● Excerpted text:
Surrounding SpaceShipTwo’s takeoff was — in typical Branson fashion -— a high-production party with friends, family, employees and a few VIPs in attendance. Earlier on Sunday, Branson tweeted a picture of himself and a barefoot Elon Musk hanging out. Grammy-nominated artist Khalid is also expected to perform an as-yet-unreleased song on an outdoor stage.
What this means
Branson’s flight — which came just nine days before Amazon bilionaire Jeff Bezos is slated to rocket into suborbital space aboard his own company’s spacecraft — is a landmark moment for the commercial space industry. The up-and-coming sector has for years been seeking to make suborbital space tourism (a relatively simple straight-up-and-down flight, as opposed to orbiting the Earth for longer periods) a viable business with the aim of allowing thousands of people to experience the adrenaline rush and sweeping views of our home planet that such flights can offer.

● What to work on: Resume the passage about Branson's SpaceShipTwo flight by writing what comes after its last sentence.

(Saved data entries)
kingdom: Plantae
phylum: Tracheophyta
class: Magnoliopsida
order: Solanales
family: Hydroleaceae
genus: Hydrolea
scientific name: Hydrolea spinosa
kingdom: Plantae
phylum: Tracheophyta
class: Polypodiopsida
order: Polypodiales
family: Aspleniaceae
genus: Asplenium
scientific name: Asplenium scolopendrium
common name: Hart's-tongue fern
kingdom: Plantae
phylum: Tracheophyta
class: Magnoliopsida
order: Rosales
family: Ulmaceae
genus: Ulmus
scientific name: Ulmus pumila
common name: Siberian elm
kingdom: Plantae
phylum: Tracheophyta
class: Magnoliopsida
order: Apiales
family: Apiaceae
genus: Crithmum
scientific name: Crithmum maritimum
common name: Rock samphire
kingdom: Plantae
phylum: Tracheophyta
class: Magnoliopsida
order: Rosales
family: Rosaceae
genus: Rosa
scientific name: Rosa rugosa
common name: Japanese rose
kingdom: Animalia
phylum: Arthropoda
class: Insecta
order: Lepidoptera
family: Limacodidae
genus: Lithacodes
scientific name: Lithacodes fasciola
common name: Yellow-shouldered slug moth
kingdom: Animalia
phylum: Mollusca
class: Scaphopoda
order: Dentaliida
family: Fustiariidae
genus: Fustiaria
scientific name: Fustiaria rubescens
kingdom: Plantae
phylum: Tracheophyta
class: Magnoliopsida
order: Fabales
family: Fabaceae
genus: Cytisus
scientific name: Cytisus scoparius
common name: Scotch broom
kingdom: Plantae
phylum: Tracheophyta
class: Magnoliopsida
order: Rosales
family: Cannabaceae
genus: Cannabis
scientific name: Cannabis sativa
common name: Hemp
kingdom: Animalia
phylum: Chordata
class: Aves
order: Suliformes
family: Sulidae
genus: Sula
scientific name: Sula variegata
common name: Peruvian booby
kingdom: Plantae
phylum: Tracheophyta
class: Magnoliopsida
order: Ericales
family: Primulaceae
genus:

● Reply to the task:
Branson and Bezos are situated to become direct competitors in that industry, each offering tickets to wealthy customers for brief rides to the upper atmosphere aboard supersonic, rocket-powered spacecraft.
Virgin Galactic plans to conduct just one more test flight before it will begin flying paying customers. More than 600 people have reserved tickets priced at $200,000 to $250,000 so far. The company is expected to reopen ticket sales soon, though at a higher price point.
Branson’s flight also helps bolster Virgin Galactic’s reputation as the “world’s first commercial spaceline.” That’s how the company advertised itself as it signed up those hundreds of willing customers who’ve waited through development delays — and a tragic mishap — for their chance to ride aboard SpaceShipTwo.
But whether or not Virgin Galactic will really be the “first” commercially operational suborbital space company is not yet clear. Bezos’ space company, Blue Origin, appeared poised to put its founder in space before Branson, until Virgin Galactic made the surprise announcement earlier this month that he would be on the very next test flight, a departure from the company’s earlier plans.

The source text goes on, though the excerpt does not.